Google decided to pull the trigger on the project in late February and both companies immediately made a significant contribution. Google set aside an entire building just for the development and ASUS shipped in upwards of 30 engineers to work there for the duration, many of whom looked on proudly from the seats at this year's Google I/O keynote. Brady is understandably proud of "start to finish in four months."
During that period there were of course many iterations and modifications, but there were a few things that would not be compromised. Among them was an IPS, HD display, one of the strongest selling points of the resulting package. "Here we are acquiring this huge digital library of HD content, how could you not have an HD display on this device? How could you not have IPS?"
"We were obsessive about getting it under 350g, about getting it to be under 11mm thick. It had to feel great in your hand."
Another is weight and thickness. "We were obsessive about getting it under 350g, about getting it to be under 11mm thick. It had to feel great in your hand. I think the ASUS guys will tell you too, that was not easy. We made a lot of changes to the mechanical stack-up to hit the weight, to do everything that we wanted to do."
Finally, there is of course the cost. "We really looked at the $199 price point as something that we had to hit." That was not just a goal but a requirement that Google and ASUS were pledged to meet, and they did -- but not at the expense of quality. "We said 'Let's make a low-cost tablet, not a cheap tablet.' This is a reference device. This is a Nexus. We put a lot behind that brand and this device needs to stand up to that."
But, we couldn't help wondering why Google didn't opt to take a page from Amazon, with its Kindle advertising deal, and make an ad-supported Nexus 7 that sold for even cheaper -- perhaps for under $100. After all, Google is one of the biggest players in the world of mobile advertising. Brady was coy about why that wasn't part of the initial plan, but he stopped far short of ruling it out in the future. "That's always something we could look to do... [there's] always room for improvement."
And why no rear-facing camera? Brady wouldn't confirm that was something removed due to cost concerns (that ASUS prototype we saw at CES did indeed have one), but obviously the Nexus 7 has only a front-facing shooter. "It's something we talked about a lot and, you know, this is a portable device so I could see where a rear-facing camera would make more sense than on a 10-inch tablet. But, what we found was that people really wanted to use the front-facing camera." The rear-facing camera? Not so much.
"We're always iterating on Nexus devices."

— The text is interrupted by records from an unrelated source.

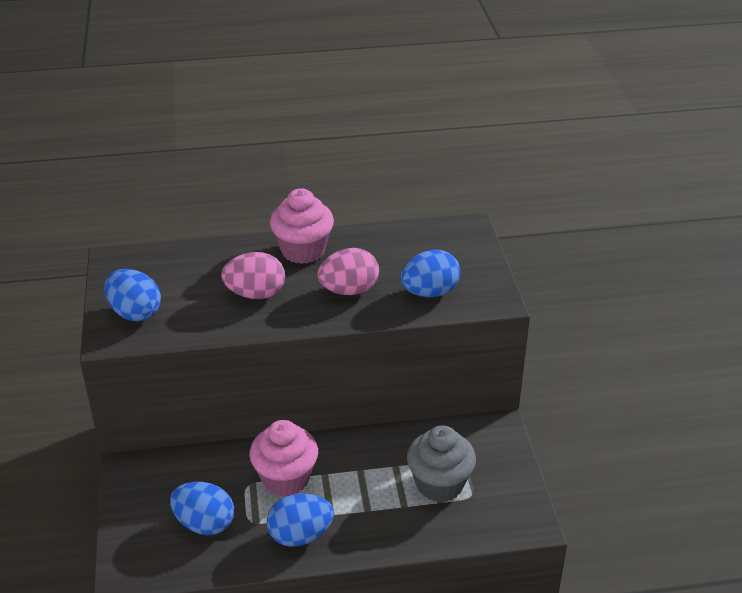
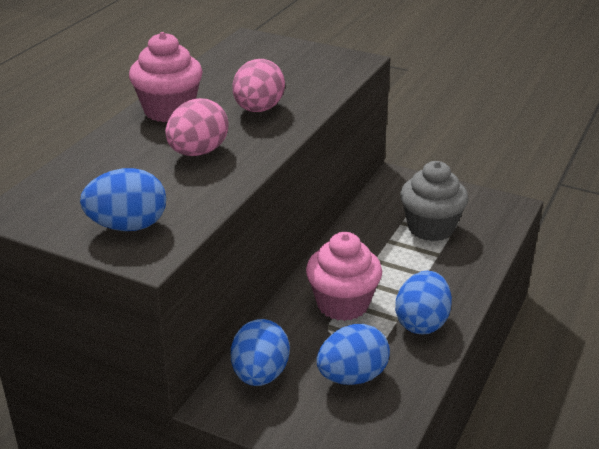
camera: 55 degrees left, 5 degrees down
(429, 292) = (311, 79): blue egg -> blue egg (260, 374)

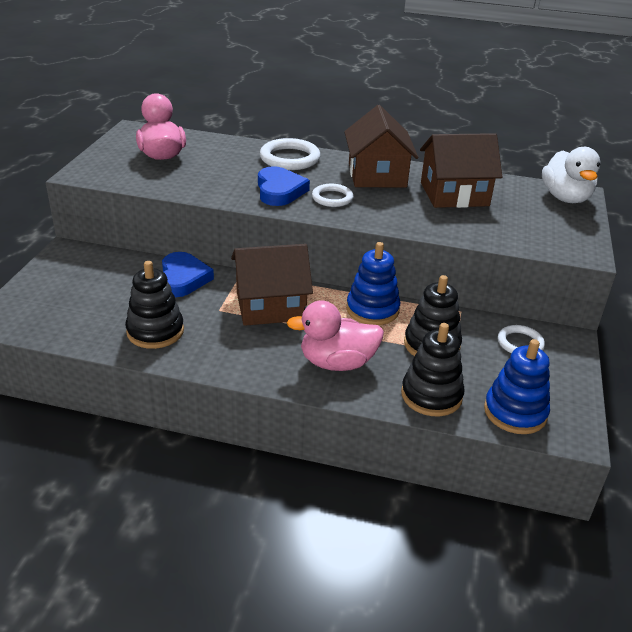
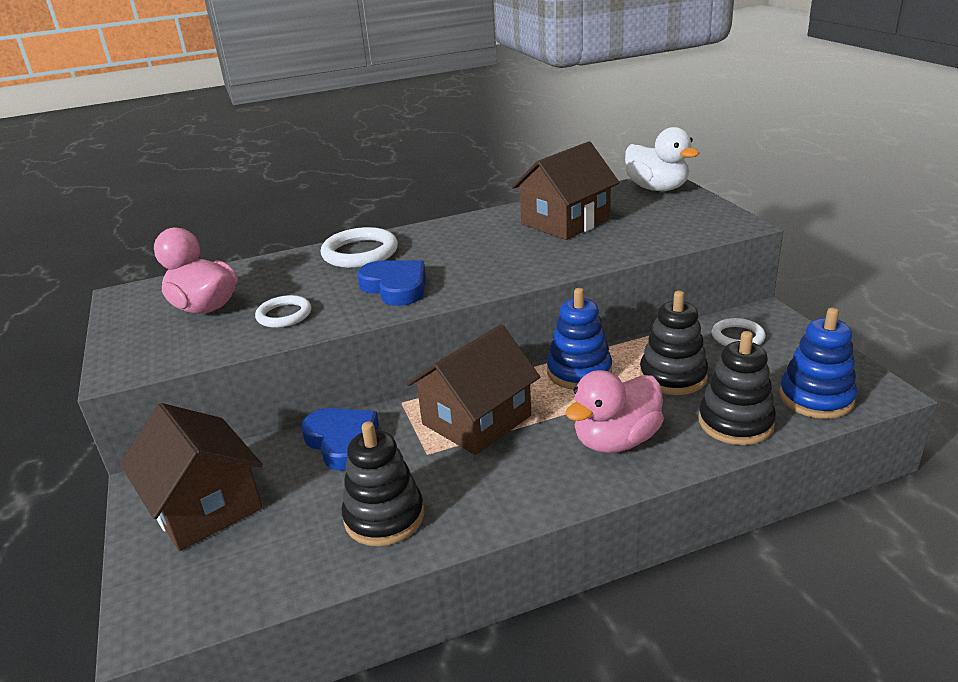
camera: 30 degrees left, 5 degrees down
(332, 198) = (460, 271): white ring -> white ring (284, 315)
(377, 175) = (471, 233): brown house -> brown house (205, 505)

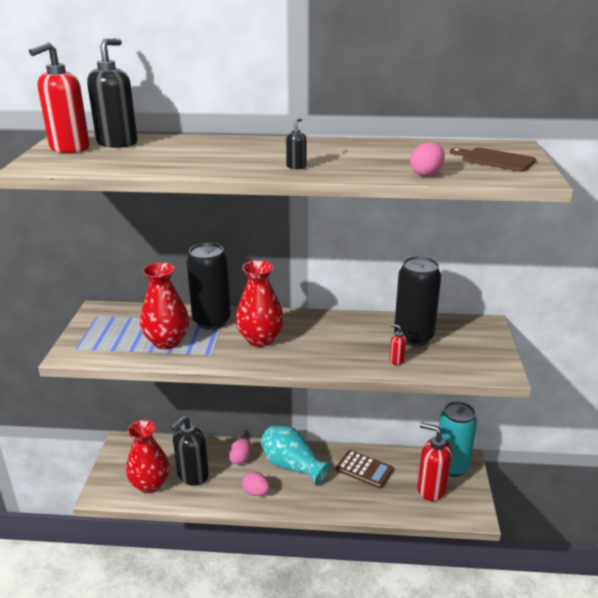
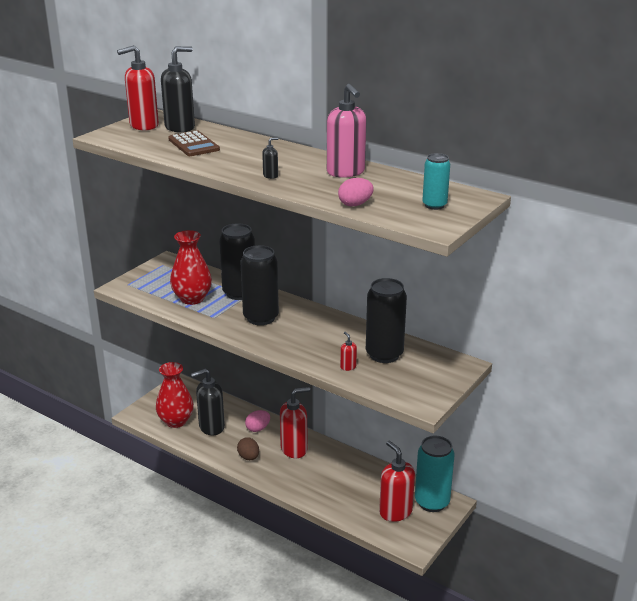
camera: 30 degrees right, 0 degrees up
(256, 492) = (248, 457): pink egg -> brown egg
(260, 339) = (261, 318): red vase -> black can
(292, 466) = (294, 449): turquoise vase -> red soap dispenser
(363, 149) = (346, 172): none -> pink soap dispenser
(364, 469) = (352, 474): brown calculator -> brown calculator (193, 145)
(495, 160) = (434, 205): brown cutting board -> turquoise can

So what's next? Brady repeatedly referred to the 7 as the "first device" in the Nexus tablet range, saying "we're always iterating on Nexus devices." That presumably means more are to come, but the important bit here isn't so much that Google's just out building cool tablets on a whim. Rather, they're building reference devices where they see a need.

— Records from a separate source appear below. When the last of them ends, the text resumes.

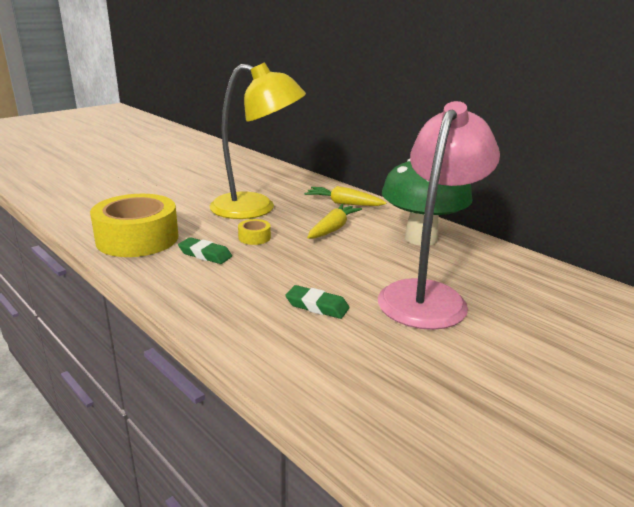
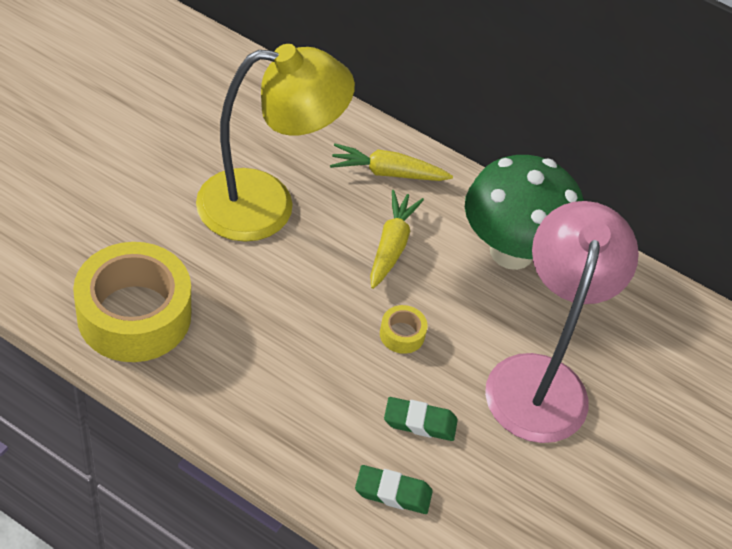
camera: 20 degrees left, 25 degrees up
(205, 254) = (244, 338): green eraser -> green eraser (393, 492)
(254, 237) = (293, 285): yellow tape -> yellow tape (402, 334)

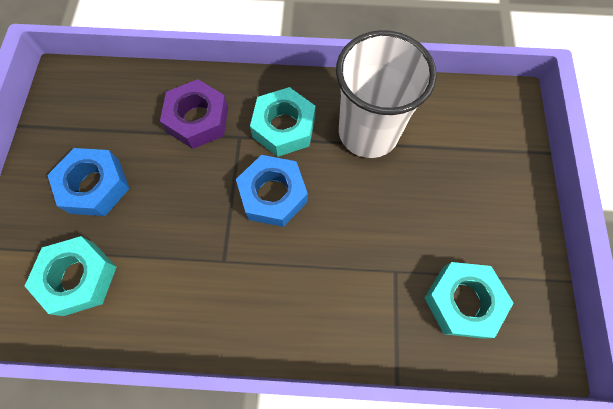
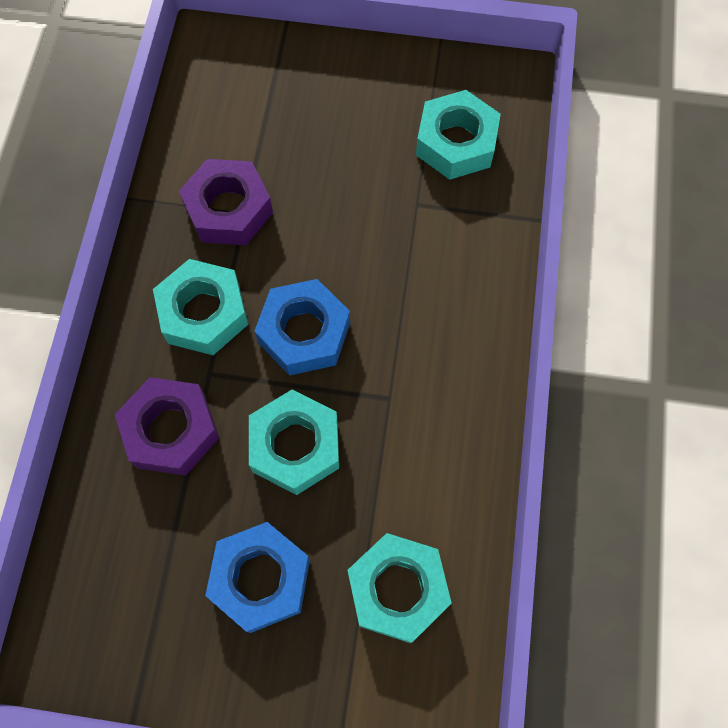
camera: 85 degrees left, 0 degrees up
(186, 198) = (295, 446): none -> turquoise nut
(368, 132) = (229, 209): white cup -> purple nut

He mentions the Nexus S as a great reference for a current mid-range phone and, in the superphone arena, the Galaxy Nexus. Even the Motorola Xoom got a nod as a 10-inch tablet reference, but Google felt it didn't have a proper 7-inch template, and thus the Nexus 7 came to be. "Going forward, we'll continue to look at expanding Android into new places," places like the Nexus Q and then, well, your guess is as good as ours.